• _Stored data_:
******

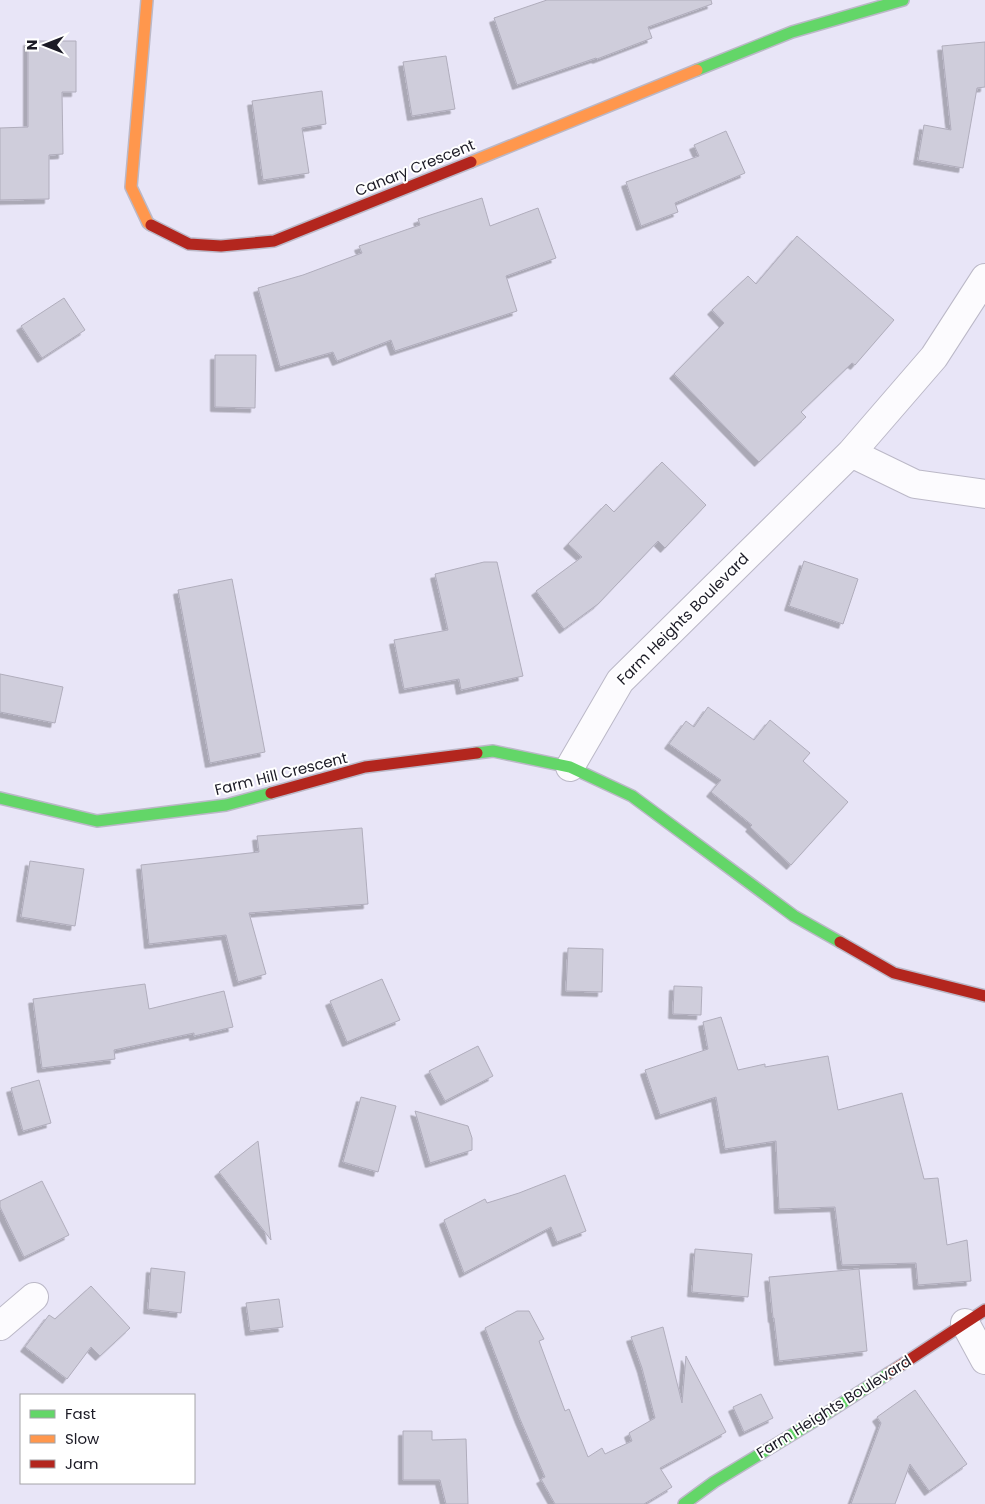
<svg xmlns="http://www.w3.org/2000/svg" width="985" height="1504" viewBox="0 0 985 1504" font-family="Poppins,sans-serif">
  <defs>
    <filter id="shadow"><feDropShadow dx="-4.5" dy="4.5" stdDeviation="0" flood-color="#0004"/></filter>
  </defs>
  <rect width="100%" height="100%" fill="#e8e5f7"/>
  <path fill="#cfcddb" stroke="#b0adbc" filter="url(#shadow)" d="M 547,0 L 711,0 L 712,4 L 648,27 L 652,38 L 597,59 L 596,58 L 517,85 L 494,18 Z
    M 28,41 L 76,41 L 76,92 L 62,92 L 63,154 L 49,155 L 49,199 L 0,200 L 0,128 L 28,127 Z
    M 985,42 L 985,87 L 977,88 L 963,168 L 918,160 L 924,125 L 951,130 L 942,46 Z
    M 446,56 L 455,109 L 412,116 L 403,62 Z
    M 322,91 L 326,124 L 302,128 L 309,173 L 263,180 L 252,101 Z
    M 726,131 L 745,173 L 675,203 L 678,212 L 641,226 L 626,182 L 699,156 L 694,145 Z
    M 482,198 L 490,226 L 538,208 L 556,258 L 506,276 L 517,311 L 395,351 L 391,340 L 337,361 L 333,352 L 280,367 L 258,288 L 303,275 L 362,253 L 359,246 L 420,225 L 418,219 Z
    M 797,236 L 894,320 L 855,365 L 852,363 L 801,412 L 806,417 L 759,462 L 674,374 L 724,323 L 712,310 L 748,276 L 756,284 Z
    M 64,298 L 85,330 L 42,358 L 21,326 Z
    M 215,355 L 256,355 L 255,408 L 215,407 Z
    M 662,462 L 706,505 L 665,548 L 658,541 L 598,604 L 564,629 L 536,591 L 582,557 L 568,544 L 606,504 L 614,512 Z
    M 804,561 L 858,579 L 843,624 L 789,606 Z
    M 484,562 L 497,562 L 523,676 L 461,690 L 459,679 L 404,689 L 394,640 L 448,630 L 435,574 Z
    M 232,579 L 265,752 L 210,763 L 178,590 Z
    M 0,674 L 63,687 L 55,723 L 0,712 Z
    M 708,707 L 754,740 L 770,720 L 810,753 L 803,761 L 848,802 L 791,865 L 750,827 L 752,825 L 711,792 L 721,780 L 669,744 L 686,721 L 694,727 Z
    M 362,828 L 368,904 L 249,913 L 266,974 L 238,982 L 226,935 L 149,944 L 141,865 L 259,852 L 257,836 Z
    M 30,861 L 84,869 L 75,926 L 21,917 Z
    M 568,948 L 603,949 L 602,992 L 566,991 Z
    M 382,979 L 400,1020 L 347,1042 L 330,1001 Z
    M 145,984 L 149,1009 L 224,991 L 233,1027 L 194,1036 L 194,1033 L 114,1050 L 115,1059 L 42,1068 L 33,999 Z
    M 674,986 L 702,987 L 701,1015 L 673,1014 Z
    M 721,1017 L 738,1070 L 765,1064 L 765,1067 L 828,1056 L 838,1110 L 902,1093 L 924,1179 L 938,1178 L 947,1245 L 967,1240 L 971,1281 L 918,1285 L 916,1263 L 842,1265 L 835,1207 L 779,1209 L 776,1141 L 725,1149 L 716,1097 L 660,1115 L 645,1070 L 708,1049 L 703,1022 Z
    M 478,1046 L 493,1076 L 445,1101 L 429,1071 Z
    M 39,1080 L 51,1123 L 23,1131 L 11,1088 Z
    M 361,1097 L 396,1106 L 378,1172 L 343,1162 Z
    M 415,1111 L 468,1126 L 472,1138 L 472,1150 L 430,1163 Z
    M 258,1141 L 271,1240 L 219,1172 Z
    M 565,1175 L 586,1231 L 557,1242 L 551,1227 L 464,1273 L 444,1220 L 485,1199 L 487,1203 L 519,1193 Z
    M 42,1181 L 69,1235 L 24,1257 L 0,1207 L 0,1201 Z
    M 695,1249 L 752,1254 L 748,1297 L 692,1292 Z
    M 151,1268 L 185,1272 L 181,1313 L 148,1309 Z
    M 859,1269 L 867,1351 L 779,1361 L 774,1318 L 773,1318 L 769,1277 Z
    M 91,1286 L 130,1328 L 100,1356 L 91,1347 L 67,1379 L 25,1347 L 49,1315 L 55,1319 Z
    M 279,1299 L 283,1327 L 250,1331 L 246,1303 Z
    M 517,1311 L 529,1311 L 544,1339 L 539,1341 L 565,1411 L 569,1409 L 588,1457 L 602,1448 L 605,1454 L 632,1441 L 629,1433 L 655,1418 L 642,1368 L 631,1337 L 663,1327 L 682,1403 L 686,1356 L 726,1432 L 660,1468 L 672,1487 L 644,1504 L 555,1504 L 541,1479 L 545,1477 L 520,1419 L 485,1328 Z
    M 915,1390 L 967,1464 L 929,1491 L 910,1464 L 895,1504 L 851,1504 L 881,1423 L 877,1417 Z
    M 761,1394 L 773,1418 L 744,1432 L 733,1407 Z
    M 403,1431 L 432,1431 L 432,1440 L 466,1439 L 468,1504 L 446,1504 L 440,1480 L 403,1480 Z"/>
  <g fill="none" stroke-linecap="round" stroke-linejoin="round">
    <defs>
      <path id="street" d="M 851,453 L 915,484 L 985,494
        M 570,767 L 620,681 L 851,453 L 934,357 L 985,278
        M 965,1323 L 985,1360
        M 0,1326 L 34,1297"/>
      <path id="fast" d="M 697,70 L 792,32 L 903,0
        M 477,753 L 493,751 L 570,767 L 632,796 L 794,916 L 840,942
        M 0,798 L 97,821 L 226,805 L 271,793
        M 684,1504 L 714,1482 L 821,1417 L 889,1373"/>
      <path id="slow" d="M 147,0 L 131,187 L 148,223 L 151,225
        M 471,162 L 697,70"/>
      <path id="jam" d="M 151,225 L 189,244 L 221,246 L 274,241 L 471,162
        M 271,793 L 365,767 L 477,753
        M 840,942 L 894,973 L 985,996
        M 889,1373 L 985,1310"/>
    </defs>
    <use href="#street" stroke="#bbb8c7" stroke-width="30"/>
    <use href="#fast" stroke="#bbb8c7" stroke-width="14"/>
    <use href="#slow" stroke="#bbb8c7" stroke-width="14"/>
    <use href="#jam" stroke="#bbb8c7" stroke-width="14"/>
    <use href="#street" stroke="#fcfbfe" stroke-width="28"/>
    <use href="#fast" stroke="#63d668" stroke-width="11"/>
    <use href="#slow" stroke="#ff974d" stroke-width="11"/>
    <use href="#jam" stroke="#b3261e" stroke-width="11"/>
  </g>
  <g text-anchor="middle" stroke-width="4" stroke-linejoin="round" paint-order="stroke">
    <g font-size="15" fill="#1c1b26" stroke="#fff">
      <text transform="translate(415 168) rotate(-22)" y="5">Canary Crescent</text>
      <text transform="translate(683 619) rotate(-45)" y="5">Farm Heights Boulevard</text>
      <text transform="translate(281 774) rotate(-14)" y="5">Farm Hill Crescent</text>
      <text transform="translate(834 1407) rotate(-32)" y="5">Farm Heights Boulevard</text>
    </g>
  </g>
  <rect x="20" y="1394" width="175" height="90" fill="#ffffff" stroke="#a4a4a8"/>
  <rect x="30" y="1410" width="25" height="8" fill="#63d668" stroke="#a4a4a8"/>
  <text x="65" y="1419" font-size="15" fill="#1c1b26">Fast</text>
  <rect x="30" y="1435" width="25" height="8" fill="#ff974d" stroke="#a4a4a8"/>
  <text x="65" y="1444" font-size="15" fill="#1c1b26">Slow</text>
  <rect x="30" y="1460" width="25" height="8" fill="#b3261e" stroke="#a4a4a8"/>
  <text x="65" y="1469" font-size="15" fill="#1c1b26">Jam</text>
  <g transform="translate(45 45) rotate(270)" stroke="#ffffff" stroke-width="4" paint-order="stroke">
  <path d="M0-4L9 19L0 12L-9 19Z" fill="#1c1b26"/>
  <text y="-8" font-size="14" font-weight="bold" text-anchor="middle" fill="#1c1b26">N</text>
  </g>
</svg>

******

• _PROBLEM TO WORK ON_: Set down, unchanged, only those lines above that fall between the line with "M 859,1269 L" and the line with "M 570,767 L", the two end lines included.

• _OUTPUT_:
    M 859,1269 L 867,1351 L 779,1361 L 774,1318 L 773,1318 L 769,1277 Z
    M 91,1286 L 130,1328 L 100,1356 L 91,1347 L 67,1379 L 25,1347 L 49,1315 L 55,1319 Z
    M 279,1299 L 283,1327 L 250,1331 L 246,1303 Z
    M 517,1311 L 529,1311 L 544,1339 L 539,1341 L 565,1411 L 569,1409 L 588,1457 L 602,1448 L 605,1454 L 632,1441 L 629,1433 L 655,1418 L 642,1368 L 631,1337 L 663,1327 L 682,1403 L 686,1356 L 726,1432 L 660,1468 L 672,1487 L 644,1504 L 555,1504 L 541,1479 L 545,1477 L 520,1419 L 485,1328 Z
    M 915,1390 L 967,1464 L 929,1491 L 910,1464 L 895,1504 L 851,1504 L 881,1423 L 877,1417 Z
    M 761,1394 L 773,1418 L 744,1432 L 733,1407 Z
    M 403,1431 L 432,1431 L 432,1440 L 466,1439 L 468,1504 L 446,1504 L 440,1480 L 403,1480 Z"/>
  <g fill="none" stroke-linecap="round" stroke-linejoin="round">
    <defs>
      <path id="street" d="M 851,453 L 915,484 L 985,494
        M 570,767 L 620,681 L 851,453 L 934,357 L 985,278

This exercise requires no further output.